I’m also working on an experimental sci fi thriller called The Gathering Pitch. I had been developing it back in early 2018 but I got distracted by other projects, but lockdown has led me back to working on it. The project is being developed thanks to funding from Future Screens NI and The Arts Council.

If you had to describe your work to someone who has never heard of you what would you say?

I make films that I hope will be thought provoking and appealing to international audiences.

What’s the funniest experience you’ve had in your business?

There are too many to list. I always have a great time on set and on post-production. It’s the advantage of working with a great cast and crew each time out.

What would your advice be to young people hoping to pursue the same industry?

This is not an easy industry to enter or work in, especially if you intend to write, direct of produce, raising funds to self generate work is incredibly difficult in this industry, especially these days. Be self sufficient. Self generate your own work (if you’re a writer, director or producer). Network as much as you can, network with the right type of people, they can help you and you can help them. If you are offered a “great opportunity” then read the small print, ask lots of questions AND get the answers to those question in writing.

Rejection is difficult to deal with. I have been rejected so many times for funding, directing gigs and film festivals, but it gets easier to deal with (I promise you it will). Nepotism and favouritism are alive and well in this industry and you will miss out on opportunities because of them (I have, on many occasions).
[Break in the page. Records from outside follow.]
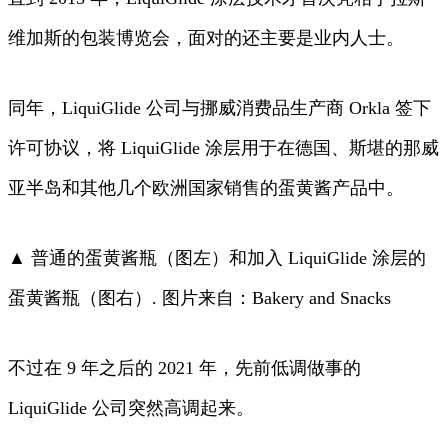
维加斯的包装博览会，面对的还主要是业内人士。
同年，LiquiGlide 公司与挪威消费品生产商 Orkla 签下
许可协议，将 LiquiGlide 涂层用于在德国、斯堪的那威
亚半岛和其他几个欧洲国家销售的蛋黄酱产品中。
▲ 普通的蛋黄酱瓶（图左）和加入 LiquiGlide 涂层的
蛋黄酱瓶（图右）. 图片来自：Bakery and Snacks
不过在 9 年之后的 2021 年，先前低调做事的
LiquiGlide 公司突然高调起来。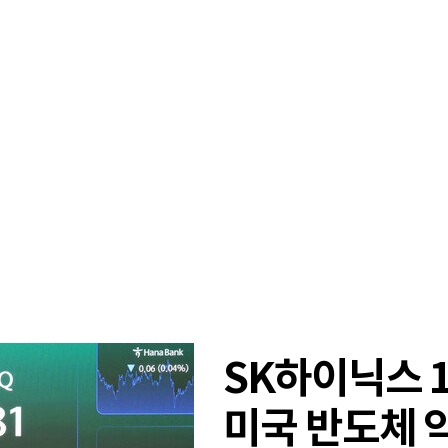
SK하이닉스 
미국 반도체 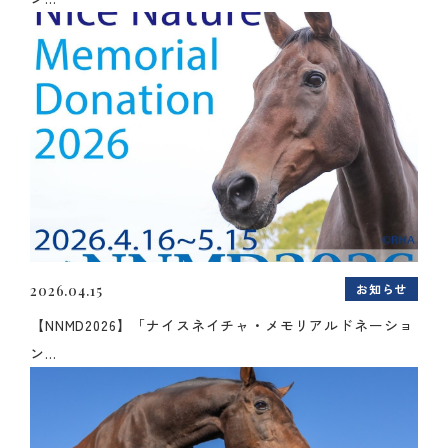
お知らせ
2026.04.15
【NNMD2026】「ナイスネイチャ・メモリアルドネーショ
ン...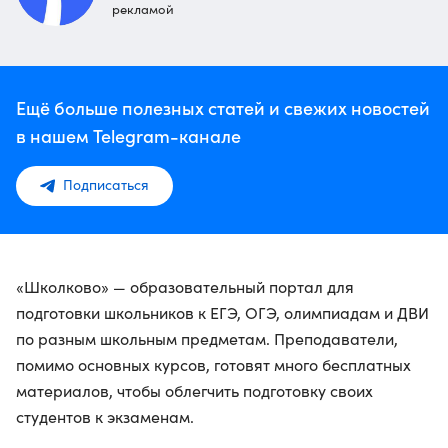
рекламой
Ещё больше полезных статей и свежих новостей
в нашем Telegram-канале
Подписаться
«Школково» — образовательный портал для
подготовки школьников к ЕГЭ, ОГЭ, олимпиадам и ДВИ
по разным школьным предметам. Преподаватели,
помимо основных курсов, готовят много бесплатных
материалов, чтобы облегчить подготовку своих
студентов к экзаменам.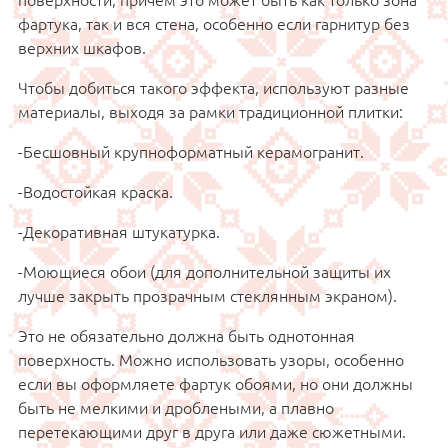
фартука, так и вся стена, особенно если гарнитур без
верхних шкафов.
Чтобы добиться такого эффекта, используют разные
материалы, выходя за рамки традиционной плитки:
-Бесшовный крупноформатный керамогранит.
-Водостойкая краска.
-Декоративная штукатурка.
-Моющиеся обои (для дополнительной защиты их
лучше закрыть прозрачным стеклянным экраном).
Это не обязательно должна быть однотонная
поверхность. Можно использовать узоры, особенно
если вы оформляете фартук обоями, но они должны
быть не мелкими и дроблеными, а плавно
перетекающими друг в друга или даже сюжетными.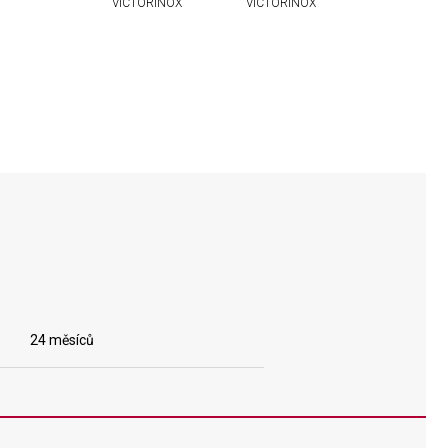
VICTORINOX
VICTORINOX
24 měsíců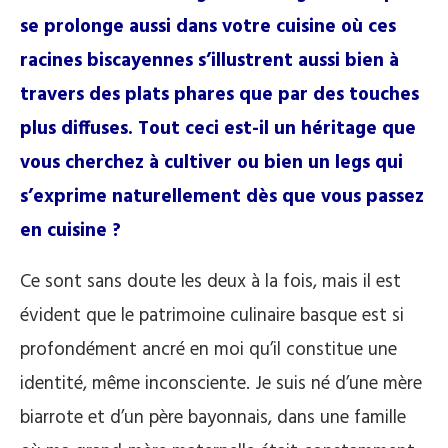
se prolonge aussi dans votre cuisine où ces
racines biscayennes s’illustrent aussi bien à
travers des plats phares que par des touches
plus diffuses. Tout ceci est-il un héritage que
vous cherchez à cultiver ou bien un legs qui
s’exprime naturellement dès que vous passez
en cuisine ?
Ce sont sans doute les deux à la fois, mais il est
évident que le patrimoine culinaire basque est si
profondément ancré en moi qu’il constitue une
identité, même inconsciente. Je suis né d’une mère
biarrote et d’un père bayonnais, dans une famille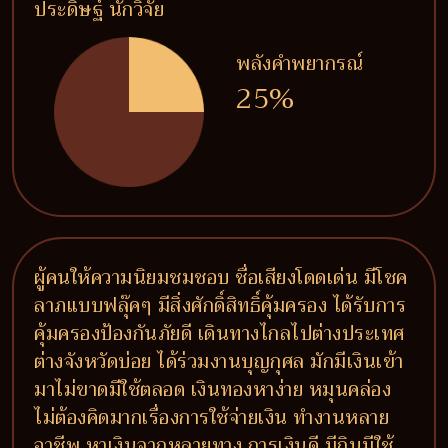
ประดิษฐ์ นักวิจัย
พลังคำพยากรณ์
25%
ผู้คนให้ความนิยมชมชอบ ชื่อเสียงโดดเด่น มีโชค
ลาภแบบฟลุ๊คๆ มีสิ่งศักดิ์สิทธิ์คุ้มครอง ได้รับการ
คุ้มครองป้องกันภัยดี เดินทางไกลไปต่างประเทศ
ต่างจังหวัดบ่อย ได้ร่วมงานบุญกุศล มักมีเงินเข้า
มาไม่ขาดมีใช้ตลอด เงินทองหาง่าย หมุนคล่อง
ไม่ต้องคิดมากเรื่องการใช้จ่ายเงิน ทำงานหลาย
อาชีพ หาเงินจากหลายทาง การเงินดี มีกินมีใช้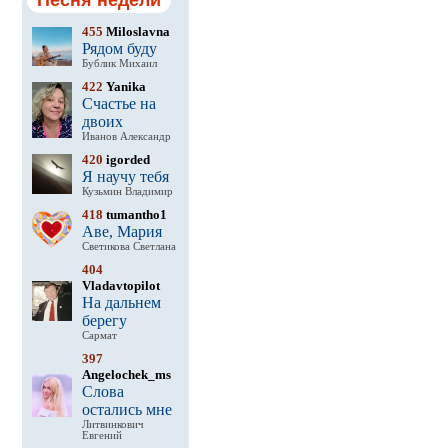
Песня недели
455
Miloslavna
Рядом буду
Бублик Михаил
422
Yanika
Счастье на
двоих
Иванов Александр
420
igorded
Я научу тебя
Кузьмин Владимир
418
tumantho1
Аве, Мария
Светикова Светлана
404
Vladavtopilot
На дальнем
берегу
Сармат
397
Angelochek_ms
Слова
остались мне
Литвинкович
Евгений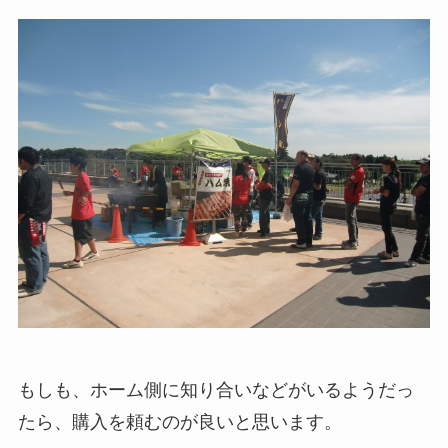
もしも、ホーム側に知り合いなどがいるようだっ
たら、購入を頼むのが良いと思います。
It’s disgusting! Film festivals, spend your money wisely and research each festival before you enter your films.

Anything else you want to tell people about yourself or your work?

I still shoot a lot of photos as a way to inspire my film work but also as a way of keeping me ticking over and from loosing my mind, between film projects.
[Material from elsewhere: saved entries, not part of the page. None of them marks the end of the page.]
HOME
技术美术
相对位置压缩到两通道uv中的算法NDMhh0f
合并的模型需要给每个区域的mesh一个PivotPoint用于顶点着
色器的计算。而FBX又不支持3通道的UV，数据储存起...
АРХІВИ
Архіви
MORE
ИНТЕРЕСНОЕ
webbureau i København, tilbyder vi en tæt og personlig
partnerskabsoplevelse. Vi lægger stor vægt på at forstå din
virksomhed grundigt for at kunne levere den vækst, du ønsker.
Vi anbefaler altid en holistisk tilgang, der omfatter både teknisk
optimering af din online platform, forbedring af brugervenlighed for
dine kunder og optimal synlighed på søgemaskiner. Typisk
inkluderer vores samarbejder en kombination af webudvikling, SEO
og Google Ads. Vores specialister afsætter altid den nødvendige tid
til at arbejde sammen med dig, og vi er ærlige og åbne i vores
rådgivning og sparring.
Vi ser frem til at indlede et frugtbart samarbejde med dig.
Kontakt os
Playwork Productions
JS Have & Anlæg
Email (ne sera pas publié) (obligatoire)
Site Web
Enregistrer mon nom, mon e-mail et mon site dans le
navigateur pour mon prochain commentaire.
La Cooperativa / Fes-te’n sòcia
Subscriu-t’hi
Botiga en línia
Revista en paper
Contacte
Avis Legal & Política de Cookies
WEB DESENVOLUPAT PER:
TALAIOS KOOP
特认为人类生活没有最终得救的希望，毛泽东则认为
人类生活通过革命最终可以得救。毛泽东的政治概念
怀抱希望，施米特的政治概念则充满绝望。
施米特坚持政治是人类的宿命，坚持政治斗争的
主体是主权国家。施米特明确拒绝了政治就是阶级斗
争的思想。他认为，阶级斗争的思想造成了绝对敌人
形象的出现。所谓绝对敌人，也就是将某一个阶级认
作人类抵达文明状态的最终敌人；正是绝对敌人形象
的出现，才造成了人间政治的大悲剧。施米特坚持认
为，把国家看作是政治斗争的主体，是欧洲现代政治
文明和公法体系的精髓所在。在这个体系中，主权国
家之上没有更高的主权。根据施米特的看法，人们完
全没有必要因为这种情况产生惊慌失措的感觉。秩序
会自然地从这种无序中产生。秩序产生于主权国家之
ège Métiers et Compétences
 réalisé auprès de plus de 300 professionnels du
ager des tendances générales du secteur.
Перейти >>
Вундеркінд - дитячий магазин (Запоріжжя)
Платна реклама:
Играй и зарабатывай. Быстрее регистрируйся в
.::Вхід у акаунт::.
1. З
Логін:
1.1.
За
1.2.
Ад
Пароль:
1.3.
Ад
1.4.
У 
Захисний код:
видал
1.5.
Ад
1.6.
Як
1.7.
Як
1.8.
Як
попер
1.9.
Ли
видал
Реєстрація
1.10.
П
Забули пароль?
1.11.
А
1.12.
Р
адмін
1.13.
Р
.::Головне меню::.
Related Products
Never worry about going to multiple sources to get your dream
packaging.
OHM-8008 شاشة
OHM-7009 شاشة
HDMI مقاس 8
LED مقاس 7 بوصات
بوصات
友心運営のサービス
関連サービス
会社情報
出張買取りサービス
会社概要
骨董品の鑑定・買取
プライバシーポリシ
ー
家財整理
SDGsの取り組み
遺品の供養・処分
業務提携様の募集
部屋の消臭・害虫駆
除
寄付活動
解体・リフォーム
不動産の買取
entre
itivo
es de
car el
Who do you look up to and why?

I admire and look up to my mum. My mum raised my sister and I, as a single parent, on a low income. The council estate we lived in, when I was a child, was becoming increasingly sectarian and we were threatened and attacked on a few occasions. In response, my mum saved up a deposit and bought a house in another area so that we could live without fear and sectarian abuse.

At the time people told her that she “a single parent” could not afford to buy a house but she was determined, and she proved them wrong. She pushed for us to work hard at school and to get a job that we loved and wanted to do, not one that “we would hate, but have to do”. It’s fair to say that I get my determination from her.